Wir wollen es aber anonymisiert tun, um der Verantwortung und dem Schutzgedanken gerecht zu werden. Wir wollen nicht, dass die Polizeibeamtinnen und -beamten befürchten müssen, dass es zu ihrem Nachteil gerät – „Nachteil“ nicht im Sinne von Strafverfolgung; darum geht es nicht – und sie Angst haben müssen, verfolgt und zu Hause aufgesucht zu werden. Da sind wir uns wohl einig, dass wir das nicht wollen; da tragen wir Verantwortung gegenüber der Polizei.

(Beifall von Torsten Sommer [PIRATEN])

Aber natürlich muss es möglich sein, einem Fehlverhalten nachzugehen. Wir befinden uns hierzu in Gesprächen mit den Gewerkschaften. Es ist wichtig, die Polizei mitzunehmen.

Die Kennzeichnungspflicht hat vor allem den Vorteil, dass die Polizei, die als Vertreterin des Staates auftritt, den Bürgerinnen und Bürgern offen begegnet und nicht anonym auftritt.

Aber – da greift Ihr Antrag zu kurz –, es gibt keinen Kausalzusammenhang zwischen Kennzeichnungspflicht und unverhältnismäßigen Einsätzen bzw.

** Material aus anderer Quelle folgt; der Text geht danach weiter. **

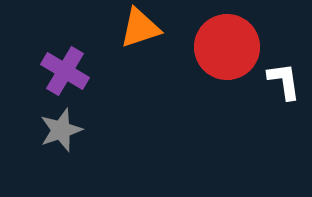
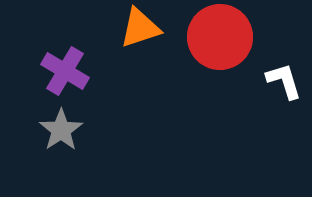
red circle: moved 7 px left, 10 px up
white L-shape: rotated 9 degrees counterclockwise
gray star: rotated 15 degrees counterclockwise
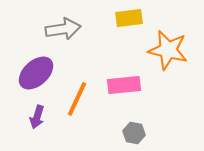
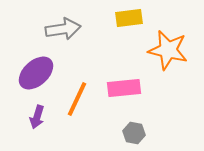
pink rectangle: moved 3 px down
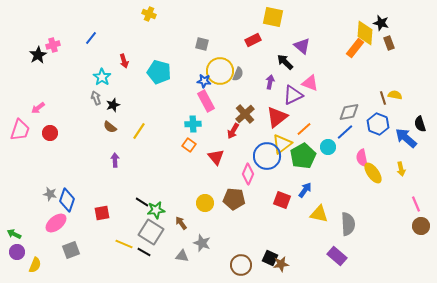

Fehlverhalten, sprich: Es gibt keinen Grund für die Aussage, gäbe es die Kennzeichnungspflicht, gäbe es keine unverhältnismäßigen Einsätze und kein Fehlverhalten mehr. So einfach ist es nicht.

Man muss zum Beispiel auch über Rahmenbedingungen reden. Wie ist die Polizei bei so einem Großeinsatz aufgestellt, wenn sie am Tag vorher von Nordrhein-Westfalen aus nach Hessen geschickt wird? Wie sind Schlafen und Unterbringung organisiert?

All das sind Punkte, die man mitbedenken sollte. Wenn man schon einmal die Logistik miterlebt hat, die hinter einem solchen Großeinsatz steht – ich habe das in Nordrhein-Westfalen, zum Beispiel bei den großen Demonstrationseinsätzen in Dortmund, schon miterlebt, wo viel von der NRW-Polizei abgewickelt werden kann –, macht man es sich zu einfach, nur auf die Kennzeichnungspflicht zu setzen.